◆ What is required
Transcribe every entry exactly; the images stay out.

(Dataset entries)
☆ ☆ ☆ ☆ ☆ ☆ ☆
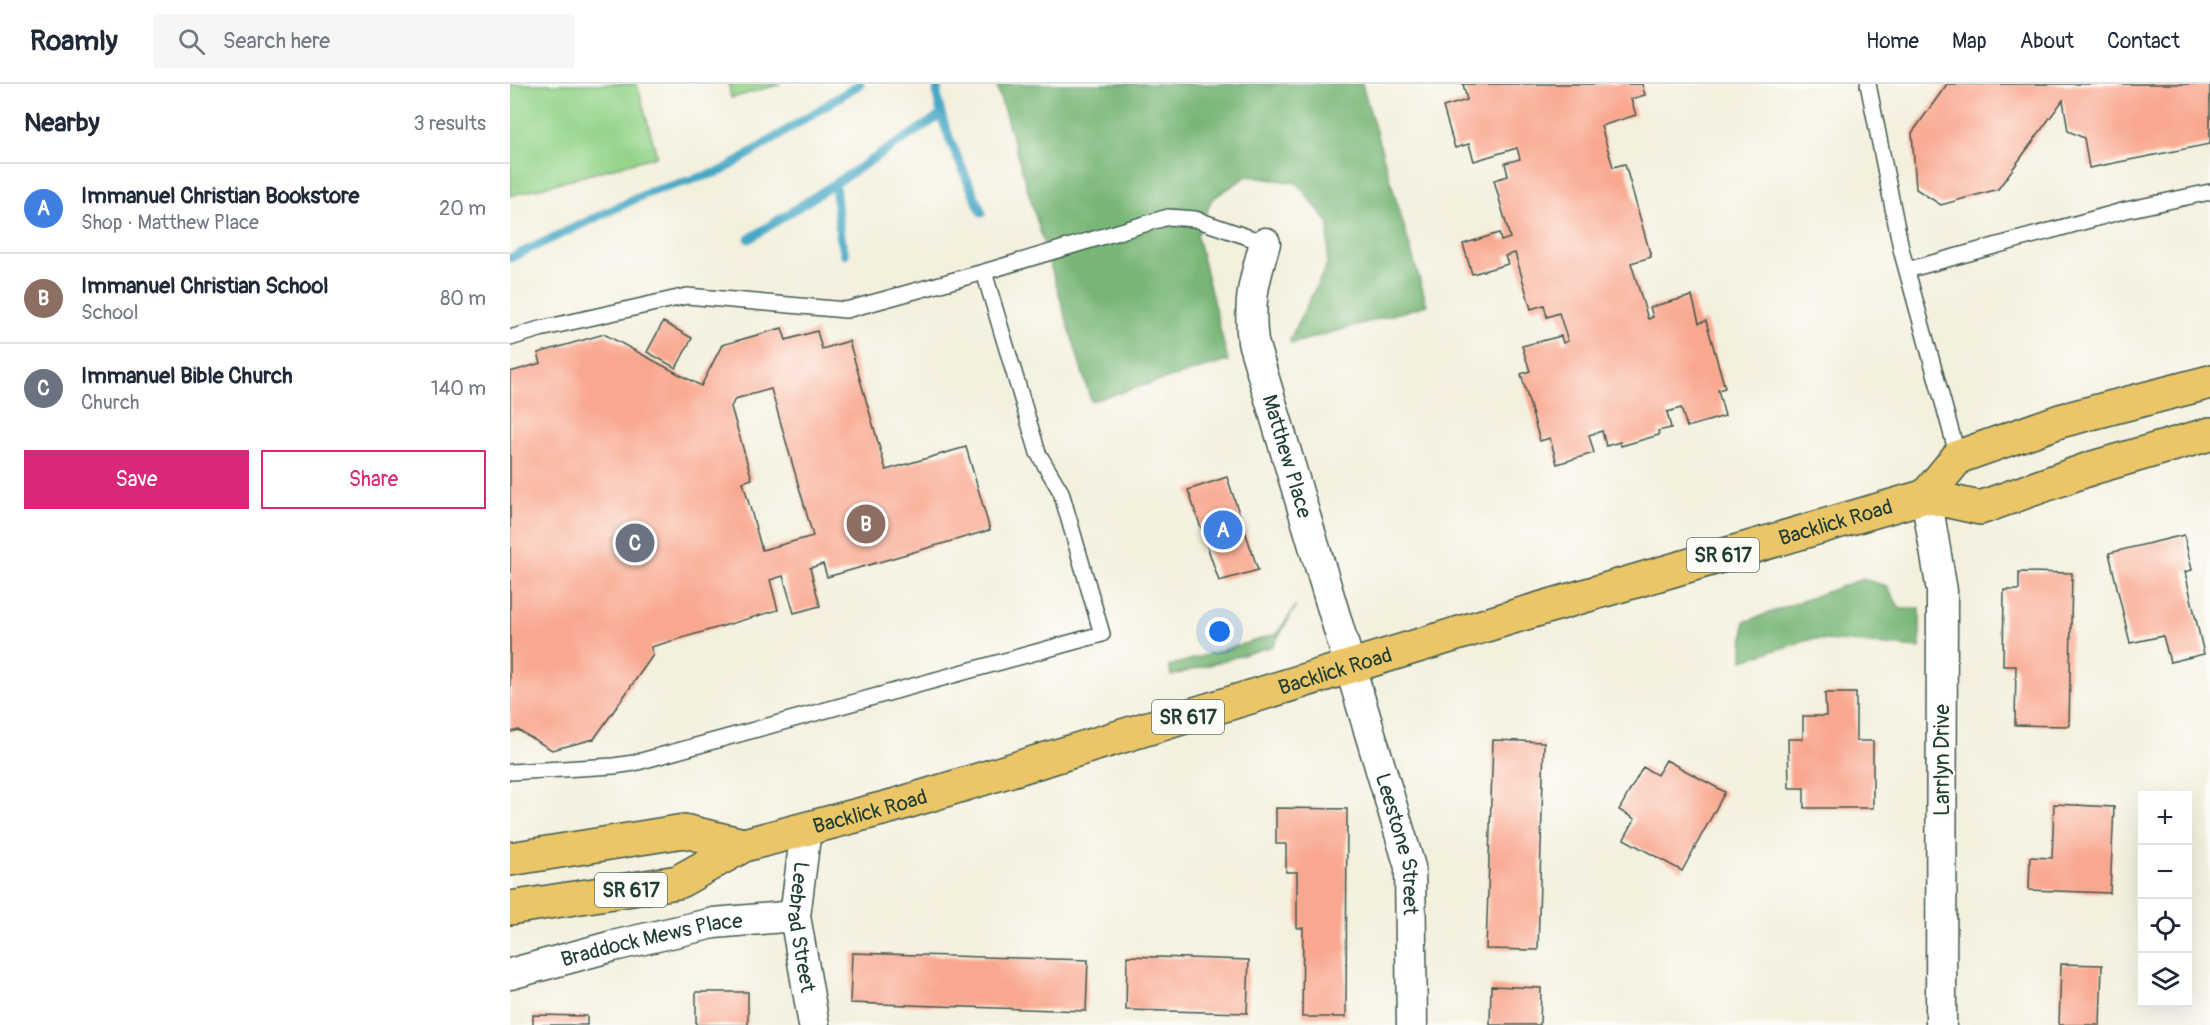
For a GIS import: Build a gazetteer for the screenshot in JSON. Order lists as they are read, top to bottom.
{
  "streets": {
    "main road": ["Backlick Road", "SR 617"],
    "street": [
      "Matthew Place",
      "Larrlyn Drive",
      "Leestone Street",
      "Leebrad Street",
      "Braddock Mews Place"
    ]
  },
  "crossings": [
    ["Matthew Place", "Backlick Road"],
    ["Matthew Place", "Leestone Street"],
    ["Backlick Road", "Larrlyn Drive"],
    ["Backlick Road", "Leestone Street"],
    ["Backlick Road", "Leebrad Street"],
    ["Leebrad Street", "Braddock Mews Place"]
  ],
  "page": {
    "header": "Roamly",
    "search": "Search here",
    "nav": [
      "Home",
      "Map",
      "About",
      "Contact"
    ],
    "heading": ["Nearby", "3 results"],
    "list": [
      {
        "mark": "A",
        "name": "Immanuel Christian Bookstore",
        "note": "Shop · Matthew Place",
        "value": "20 m"
      },
      {
        "mark": "B",
        "name": "Immanuel Christian School",
        "note": "School",
        "value": "80 m"
      },
      {
        "mark": "C",
        "name": "Immanuel Bible Church",
        "note": "Church",
        "value": "140 m"
      }
    ],
    "buttons": ["Save", "Share"],
    "pins": ["B", "A", "C"],
    "map_buttons": ["+", "−"]
  }
}
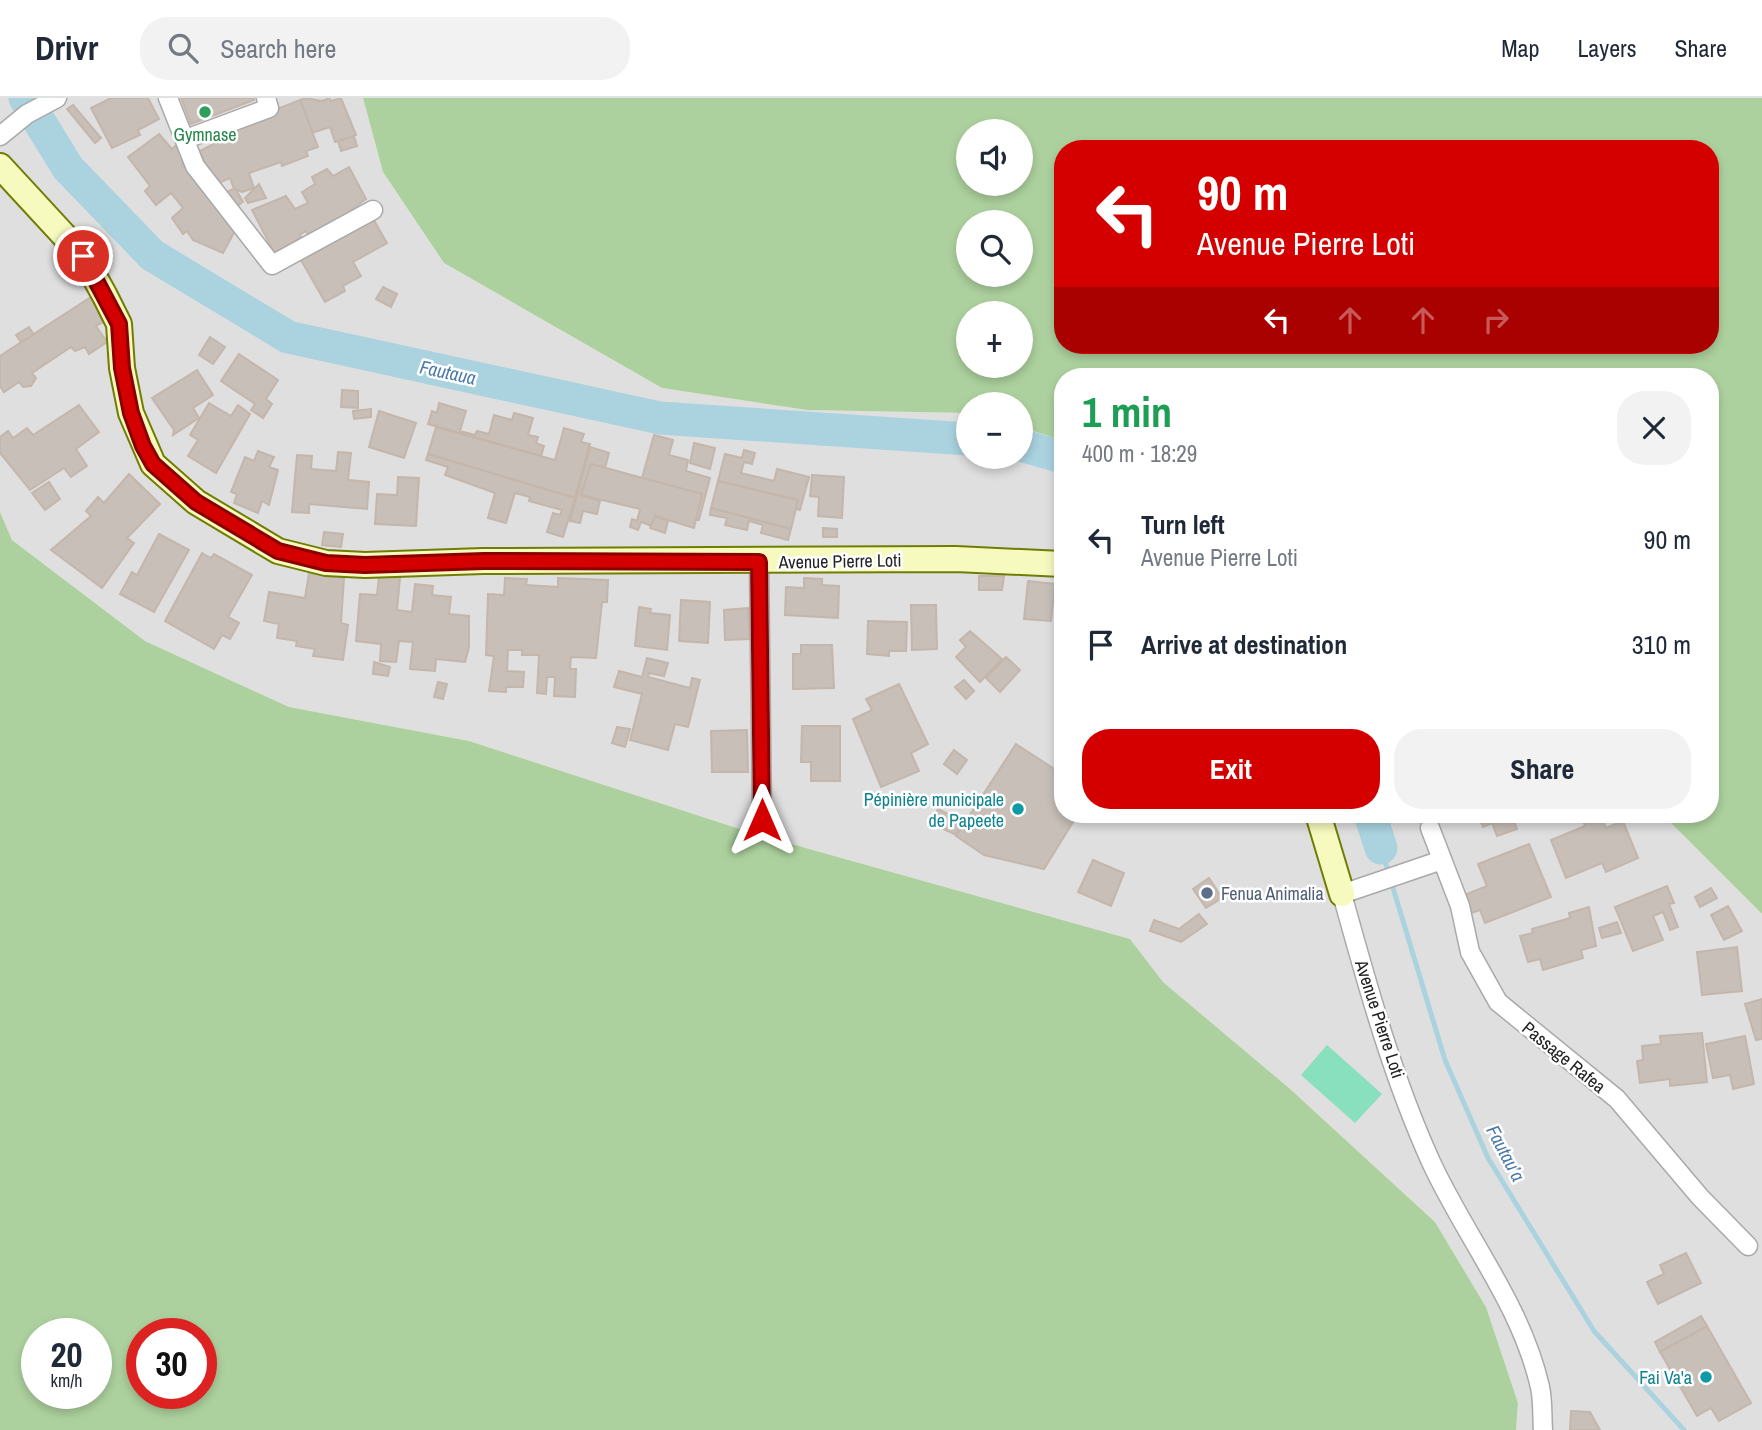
☆ ☆ ☆ ☆ ☆ ☆ ☆
◆ Task answer
For a GIS import: Build a gazetteer for the screenshot in JSON. Order lists as they are read, top to bottom.
{
  "streets": {
    "main road": ["Backlick Road", "SR 617"],
    "street": [
      "Matthew Place",
      "Larrlyn Drive",
      "Leestone Street",
      "Leebrad Street",
      "Braddock Mews Place"
    ]
  },
  "crossings": [
    ["Matthew Place", "Backlick Road"],
    ["Matthew Place", "Leestone Street"],
    ["Backlick Road", "Larrlyn Drive"],
    ["Backlick Road", "Leestone Street"],
    ["Backlick Road", "Leebrad Street"],
    ["Leebrad Street", "Braddock Mews Place"]
  ],
  "page": {
    "header": "Roamly",
    "search": "Search here",
    "nav": [
      "Home",
      "Map",
      "About",
      "Contact"
    ],
    "heading": ["Nearby", "3 results"],
    "list": [
      {
        "mark": "A",
        "name": "Immanuel Christian Bookstore",
        "note": "Shop · Matthew Place",
        "value": "20 m"
      },
      {
        "mark": "B",
        "name": "Immanuel Christian School",
        "note": "School",
        "value": "80 m"
      },
      {
        "mark": "C",
        "name": "Immanuel Bible Church",
        "note": "Church",
        "value": "140 m"
      }
    ],
    "buttons": ["Save", "Share"],
    "pins": ["B", "A", "C"],
    "map_buttons": ["+", "−"]
  }
}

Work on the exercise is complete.